Historique

Une brève histoire du CEBC

Le 26 février 1951, l’emplacement actuel du Centre d’Etudes Biologiques de Chizé fut proposé par le gouvernement français pour être mis à la disposition des américains dans le cadre des accords de l’OTAN. En décembre 1953 la construction du camp débute, elle s’achèvera six mois plus tard. La moitié du massif forestier de Chizé est enclos et 200 hangars de stockage de munitions sont répartis le long de routes goudronnées, les arbres faisant fonction d’écran en cas de bombardement. C’était la guerre froide. 450 soldats américains en assurent la garde et sont basés à l’entrée dans les bâtiments d’aujourd’hui. En 1966, la France du Général de Gaule quitte l’OTAN et les militaires américains font leurs bagages.
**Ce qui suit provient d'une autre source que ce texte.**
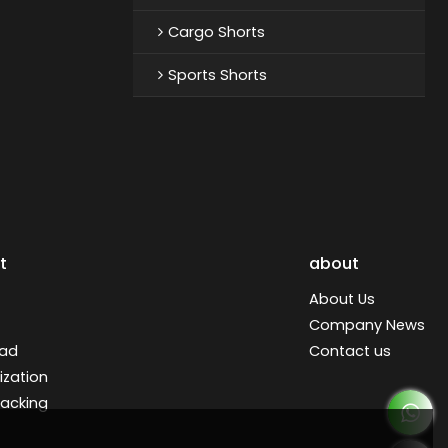
Cargo Shorts
Sports Shorts
t
about
About Us
Company News
ad
Contact us
zation
racking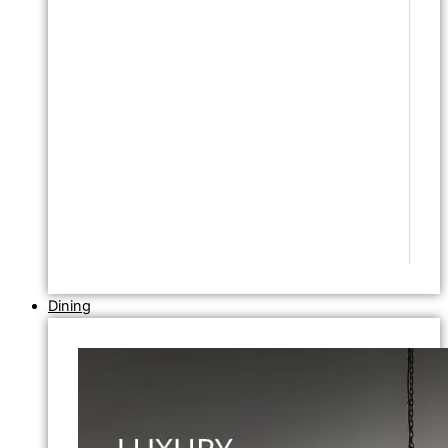
Dining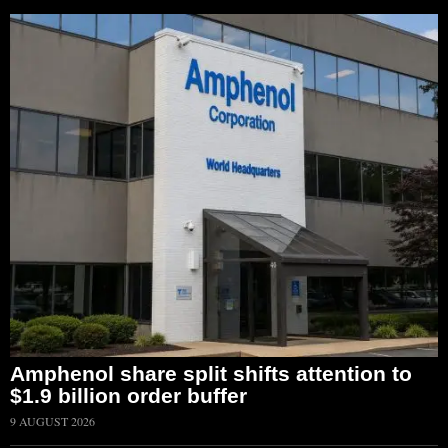
Amphenol share split shifts attention to
$1.9 billion order buffer
9 AUGUST 2026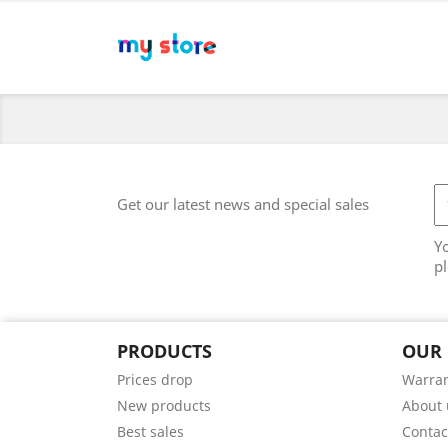
Get our latest news and special sales
Y
pl
PRODUCTS
OUR
Prices drop
Warran
New products
About 
Best sales
Contac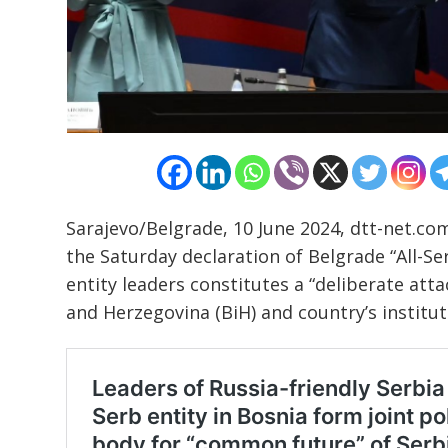
Post
navigation
s
Sarajevo/Belgrade, 10 June 2024, dtt-net.co
the Saturday declaration of Belgrade “All-S
entity leaders constitutes a “deliberate at
and Herzegovina (BiH) and country’s institut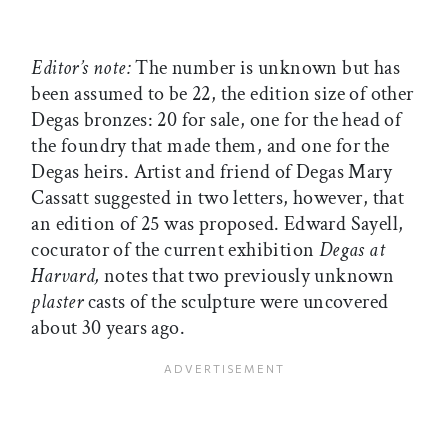
Editor’s note:
The number is unknown but has
been assumed to be 22, the edition size of other
Degas bronzes: 20 for sale, one for the head of
the foundry that made them, and one for the
Degas heirs. Artist and friend of Degas Mary
Cassatt suggested in two letters, however, that
an edition of 25 was proposed. Edward Sayell,
cocurator of the current exhibition
Degas at
Harvard,
notes that two previously unknown
plaster
casts of the sculpture were uncovered
about 30 years ago.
Le site n’intéresse pas l’armée française mais paraît idéal au Professeur Grassé, le doyen de la biologie française à l’époque, pour étudier l’évolution des animaux. Pr. Grassé était opposé aux concepts darwiniens, et souhaitait développer une nouvelle théorie de l’évolution. Sa vision n’en était pas moins avant-gardiste : une recherche de terrain, interdisciplinaire, et à long terme, des marqueurs forts de ce qu’est aujourd’hui encore le CEBC. L’une des approches était de suivre par radiopistage les animaux sauvages des 2600 ha enclos par les Américains, et de ce fait protégés alors qu’ils avaient pratiquement disparu en dehors de la zone enclose. Cet espace est alors devenu Réserve de Chasse et de la Faune Sauvage, puis depuis Réserve Biologique Intégrale.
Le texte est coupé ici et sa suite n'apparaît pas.